Palis explained that the driver’s inability to accept a card payment could be traced to a Black Friday-related system failure by electronic payment company, Moneris.
“Their system went down for three hours yesterday; everything that was on the Rogers network went down with Moneris,” he said.
The reason for the outage, he said, had to do with the Moneris’ network in eastern Canada where “everybody went into Black Friday selling mode. I guess their system overloaded and the network went down.”
During the outage, Moneris services operating on the Telus network remained online, while those operating on the Rogers network did not.
“We were putting that message out to our cabs and it wasn’t just us, it was every cab company in town that used a cellular link device,” Palis said.
A spokesperson for Moneris said the issue had nothing to do with them, and was Rogers network-specific.
“There wasn’t a Moneris outage on Thursday,” the spokesperson told Daily Hive. “However there was a Rogers network outage between 6:30 pm to 9:15 pm ET that affected the connectivity of certain customers with wireless POS devices on that network.”
Palis said instead of asking for cash payments for fares when the system went down, Vancouver Taxi advised drivers to come into its office (in East Vancouver on Clark Drive) and pick up a carbon swipe machine that would allow them to manually process payments.

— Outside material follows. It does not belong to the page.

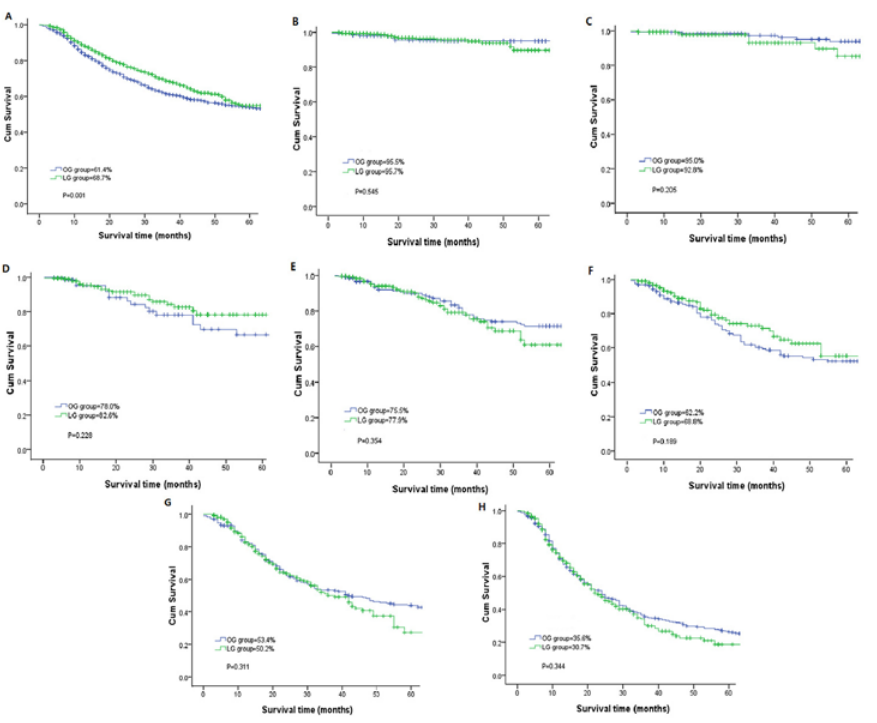
Figure 1. Kaplan-Meier curves for DFS. Kaplan-Meier curves for DFS between the laparoscopic gastrectomy and open gastrectomy groups.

“We hardly ever have this kind of a problem, but what we did was run a message in which we told everybody to come to the office and that we could distribute manual credit cards slips for them to to try and use in them in the meantime, and that’s what some people did,” he furthered.
As for the situation on Thursday night, Palis said that is by no means the norm.
“We hear these stories where we get these drivers that might go out there and do that, but it’s certainly not our policy and when we find out about it we tend to try and weed these guys out.”
Palis said if a driver is adamant about not wanting refusing to accep a credit card payment, “call the company right away and let us know who it is.”
He said passengers should note the time, date, and cab number when calling and “we will deal with that driver, because payment by card is the way that business is done today.”
According to the Taxi Bill of Rights, a driver may not refuse service to a customer based on the length of trip, or proposed method of payment. Additionally, drivers cannot require a passenger to pay cash if they prefer to pay by credit card and the taxi company accepts the credit card.